The method we were to rank was based on a numeric score of of each, but no suggestions as to WHAT we were to rank them on, only the numeric for each in certain areas, i.e. ability, skill, etc. not more definitive than that.
When we finally met with our scores and rankings the person that was in charge of the selection took our scores and placed them on the table for all to see. Low and behold, his had the lowest rankings of about 15 points for each (slight variation between the rankings), the next person had 23 or so for her rankings (again, grouped around that number), I had the most liberal of 40 points for the grouping.
How could you be so easy on these resumes, this is an important position for our organization!!! How could you?!! Explain yourself?

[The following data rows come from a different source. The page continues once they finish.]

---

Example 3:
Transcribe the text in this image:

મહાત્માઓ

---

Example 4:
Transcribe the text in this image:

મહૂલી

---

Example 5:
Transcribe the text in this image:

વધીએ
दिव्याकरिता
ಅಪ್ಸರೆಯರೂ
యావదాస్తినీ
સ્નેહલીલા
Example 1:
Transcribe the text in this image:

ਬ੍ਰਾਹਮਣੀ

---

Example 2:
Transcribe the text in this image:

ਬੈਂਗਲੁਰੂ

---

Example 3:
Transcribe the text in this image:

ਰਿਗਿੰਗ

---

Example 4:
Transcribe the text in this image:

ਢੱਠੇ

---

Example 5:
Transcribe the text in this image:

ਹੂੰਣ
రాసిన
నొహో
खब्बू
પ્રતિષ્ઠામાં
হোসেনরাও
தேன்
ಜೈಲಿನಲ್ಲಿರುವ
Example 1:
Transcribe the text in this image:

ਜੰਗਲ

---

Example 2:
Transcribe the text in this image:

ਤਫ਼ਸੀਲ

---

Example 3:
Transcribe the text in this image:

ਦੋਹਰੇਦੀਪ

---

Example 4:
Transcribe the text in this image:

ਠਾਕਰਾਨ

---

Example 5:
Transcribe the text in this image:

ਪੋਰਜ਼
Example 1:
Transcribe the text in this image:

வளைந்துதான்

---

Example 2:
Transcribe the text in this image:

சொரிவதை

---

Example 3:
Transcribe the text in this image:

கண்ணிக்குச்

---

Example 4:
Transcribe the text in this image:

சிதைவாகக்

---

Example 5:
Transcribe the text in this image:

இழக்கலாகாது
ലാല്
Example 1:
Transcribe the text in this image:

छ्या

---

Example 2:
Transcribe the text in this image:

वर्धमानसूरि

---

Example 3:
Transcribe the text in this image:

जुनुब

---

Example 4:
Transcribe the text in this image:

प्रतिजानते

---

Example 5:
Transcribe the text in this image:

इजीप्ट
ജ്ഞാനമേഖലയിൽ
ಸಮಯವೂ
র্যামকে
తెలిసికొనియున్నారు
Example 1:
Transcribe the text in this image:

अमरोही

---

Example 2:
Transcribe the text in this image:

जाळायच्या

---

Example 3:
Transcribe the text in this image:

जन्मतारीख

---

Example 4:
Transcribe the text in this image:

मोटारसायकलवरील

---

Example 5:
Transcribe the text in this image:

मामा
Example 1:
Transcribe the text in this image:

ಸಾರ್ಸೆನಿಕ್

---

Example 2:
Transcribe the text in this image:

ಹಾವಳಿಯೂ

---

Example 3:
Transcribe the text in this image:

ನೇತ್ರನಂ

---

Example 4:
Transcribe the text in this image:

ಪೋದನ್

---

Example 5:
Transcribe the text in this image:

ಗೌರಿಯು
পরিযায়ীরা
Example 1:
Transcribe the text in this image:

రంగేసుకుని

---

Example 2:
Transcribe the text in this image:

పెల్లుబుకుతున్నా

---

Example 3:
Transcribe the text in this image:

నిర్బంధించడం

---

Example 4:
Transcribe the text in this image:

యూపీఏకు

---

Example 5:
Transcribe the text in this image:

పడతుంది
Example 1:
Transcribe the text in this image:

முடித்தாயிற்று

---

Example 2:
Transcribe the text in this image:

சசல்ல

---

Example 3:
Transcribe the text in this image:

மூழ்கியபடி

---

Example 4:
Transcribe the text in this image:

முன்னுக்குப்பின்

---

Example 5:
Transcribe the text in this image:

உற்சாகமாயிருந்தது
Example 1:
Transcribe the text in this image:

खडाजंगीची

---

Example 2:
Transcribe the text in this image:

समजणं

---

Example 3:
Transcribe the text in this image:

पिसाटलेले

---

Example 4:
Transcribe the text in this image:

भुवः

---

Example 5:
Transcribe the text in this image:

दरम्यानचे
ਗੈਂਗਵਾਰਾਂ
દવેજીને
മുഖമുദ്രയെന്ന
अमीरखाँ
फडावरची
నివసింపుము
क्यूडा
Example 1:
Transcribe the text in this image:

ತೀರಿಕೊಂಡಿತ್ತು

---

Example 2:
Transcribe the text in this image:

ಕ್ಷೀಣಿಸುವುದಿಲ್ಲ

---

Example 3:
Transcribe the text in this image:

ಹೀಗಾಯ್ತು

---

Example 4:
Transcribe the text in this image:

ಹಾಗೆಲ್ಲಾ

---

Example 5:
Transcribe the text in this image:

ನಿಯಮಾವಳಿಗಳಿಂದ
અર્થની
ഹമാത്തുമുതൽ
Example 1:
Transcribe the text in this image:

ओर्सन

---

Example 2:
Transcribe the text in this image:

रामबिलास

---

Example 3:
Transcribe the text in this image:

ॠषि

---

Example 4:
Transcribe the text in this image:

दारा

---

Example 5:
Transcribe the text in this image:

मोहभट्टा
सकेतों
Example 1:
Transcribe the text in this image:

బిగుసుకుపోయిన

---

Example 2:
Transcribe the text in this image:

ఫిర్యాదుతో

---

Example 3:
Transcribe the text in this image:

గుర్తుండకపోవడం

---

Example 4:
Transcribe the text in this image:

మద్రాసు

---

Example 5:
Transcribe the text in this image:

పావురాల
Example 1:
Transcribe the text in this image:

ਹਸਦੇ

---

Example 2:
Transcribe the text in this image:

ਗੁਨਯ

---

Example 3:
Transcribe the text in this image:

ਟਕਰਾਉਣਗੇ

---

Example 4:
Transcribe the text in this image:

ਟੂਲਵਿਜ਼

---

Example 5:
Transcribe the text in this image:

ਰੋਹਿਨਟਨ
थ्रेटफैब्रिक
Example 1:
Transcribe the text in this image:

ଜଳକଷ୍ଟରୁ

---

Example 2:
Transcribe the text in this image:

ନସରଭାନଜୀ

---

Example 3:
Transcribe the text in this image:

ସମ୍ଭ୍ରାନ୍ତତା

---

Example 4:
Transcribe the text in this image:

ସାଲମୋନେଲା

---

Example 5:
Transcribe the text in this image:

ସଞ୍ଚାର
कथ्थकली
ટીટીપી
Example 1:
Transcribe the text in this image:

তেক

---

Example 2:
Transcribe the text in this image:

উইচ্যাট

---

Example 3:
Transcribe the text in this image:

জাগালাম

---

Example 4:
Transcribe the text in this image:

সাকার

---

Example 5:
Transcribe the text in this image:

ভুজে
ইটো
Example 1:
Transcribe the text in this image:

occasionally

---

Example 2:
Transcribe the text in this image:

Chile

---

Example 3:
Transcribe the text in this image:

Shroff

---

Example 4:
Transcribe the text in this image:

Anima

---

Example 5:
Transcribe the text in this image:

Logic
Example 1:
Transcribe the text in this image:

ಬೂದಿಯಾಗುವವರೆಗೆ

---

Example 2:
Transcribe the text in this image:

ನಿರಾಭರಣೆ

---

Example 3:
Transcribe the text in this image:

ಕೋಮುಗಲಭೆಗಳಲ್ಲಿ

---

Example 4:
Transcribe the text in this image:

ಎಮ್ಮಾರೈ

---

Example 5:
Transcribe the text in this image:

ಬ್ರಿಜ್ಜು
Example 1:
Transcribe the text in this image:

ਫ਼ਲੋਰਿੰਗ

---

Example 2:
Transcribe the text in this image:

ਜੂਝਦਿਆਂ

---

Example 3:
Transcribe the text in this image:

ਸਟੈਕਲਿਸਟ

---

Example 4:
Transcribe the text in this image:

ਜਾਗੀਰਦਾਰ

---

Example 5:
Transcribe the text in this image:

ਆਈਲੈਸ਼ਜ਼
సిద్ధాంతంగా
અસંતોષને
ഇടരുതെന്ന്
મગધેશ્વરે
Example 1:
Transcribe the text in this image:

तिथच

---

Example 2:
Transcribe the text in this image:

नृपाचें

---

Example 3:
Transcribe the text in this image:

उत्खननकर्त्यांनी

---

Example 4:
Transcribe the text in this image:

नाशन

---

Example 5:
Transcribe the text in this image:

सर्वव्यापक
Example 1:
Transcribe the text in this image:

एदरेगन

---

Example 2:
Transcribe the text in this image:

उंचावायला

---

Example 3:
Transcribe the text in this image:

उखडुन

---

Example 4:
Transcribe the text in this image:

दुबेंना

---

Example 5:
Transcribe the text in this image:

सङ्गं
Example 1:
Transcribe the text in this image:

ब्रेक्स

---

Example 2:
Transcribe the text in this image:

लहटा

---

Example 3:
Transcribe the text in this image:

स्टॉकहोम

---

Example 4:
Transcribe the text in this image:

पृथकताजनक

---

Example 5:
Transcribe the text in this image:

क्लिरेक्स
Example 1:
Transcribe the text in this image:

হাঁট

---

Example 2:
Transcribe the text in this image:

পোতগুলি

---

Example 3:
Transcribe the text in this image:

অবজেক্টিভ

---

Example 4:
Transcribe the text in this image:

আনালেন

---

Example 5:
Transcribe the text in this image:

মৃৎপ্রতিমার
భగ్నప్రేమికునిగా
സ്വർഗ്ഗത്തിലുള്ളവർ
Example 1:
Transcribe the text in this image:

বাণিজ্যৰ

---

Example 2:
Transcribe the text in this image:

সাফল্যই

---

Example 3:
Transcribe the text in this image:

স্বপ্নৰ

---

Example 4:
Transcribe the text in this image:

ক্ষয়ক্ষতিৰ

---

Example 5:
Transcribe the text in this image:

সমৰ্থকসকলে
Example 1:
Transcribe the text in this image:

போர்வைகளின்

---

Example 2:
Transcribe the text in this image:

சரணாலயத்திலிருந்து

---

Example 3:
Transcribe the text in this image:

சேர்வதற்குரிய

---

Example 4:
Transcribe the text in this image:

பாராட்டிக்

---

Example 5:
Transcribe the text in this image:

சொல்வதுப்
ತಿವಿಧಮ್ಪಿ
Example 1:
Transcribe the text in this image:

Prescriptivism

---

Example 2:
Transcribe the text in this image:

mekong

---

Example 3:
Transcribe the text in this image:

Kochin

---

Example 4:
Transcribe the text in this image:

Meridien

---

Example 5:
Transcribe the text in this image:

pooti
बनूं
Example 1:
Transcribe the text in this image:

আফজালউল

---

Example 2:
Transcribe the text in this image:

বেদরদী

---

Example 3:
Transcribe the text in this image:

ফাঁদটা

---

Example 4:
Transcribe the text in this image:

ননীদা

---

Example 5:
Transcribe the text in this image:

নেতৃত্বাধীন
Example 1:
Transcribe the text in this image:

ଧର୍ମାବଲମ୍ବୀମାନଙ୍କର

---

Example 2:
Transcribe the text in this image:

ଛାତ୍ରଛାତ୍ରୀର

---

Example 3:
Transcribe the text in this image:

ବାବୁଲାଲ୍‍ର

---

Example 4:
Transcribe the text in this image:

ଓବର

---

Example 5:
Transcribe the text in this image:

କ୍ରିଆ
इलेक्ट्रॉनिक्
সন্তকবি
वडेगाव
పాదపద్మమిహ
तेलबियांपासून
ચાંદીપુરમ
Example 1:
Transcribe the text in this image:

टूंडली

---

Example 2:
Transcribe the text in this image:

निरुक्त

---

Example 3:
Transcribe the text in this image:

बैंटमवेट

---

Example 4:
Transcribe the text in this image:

But I took a look at all of the top five selected by each of us and all five of us had the same people ranked 1-5, except for #3 for one person was a #4 for another, or visa versa!!
We all had the same people in the top five, regardless of the different methodologies!!
So much for methodologies. Sometimes many roads lead to the same conclusion.
If we ranked all of our mistakes versus all of our successes, then all of us are doomed because we all tend to have more mistakes than successes, especially in the beginning of any endeavor.
Rankings can be good, but you can also miss out.
How would you rank Thomas Edison’s thousands of failed experiments on finding the light bulb before he found the answer?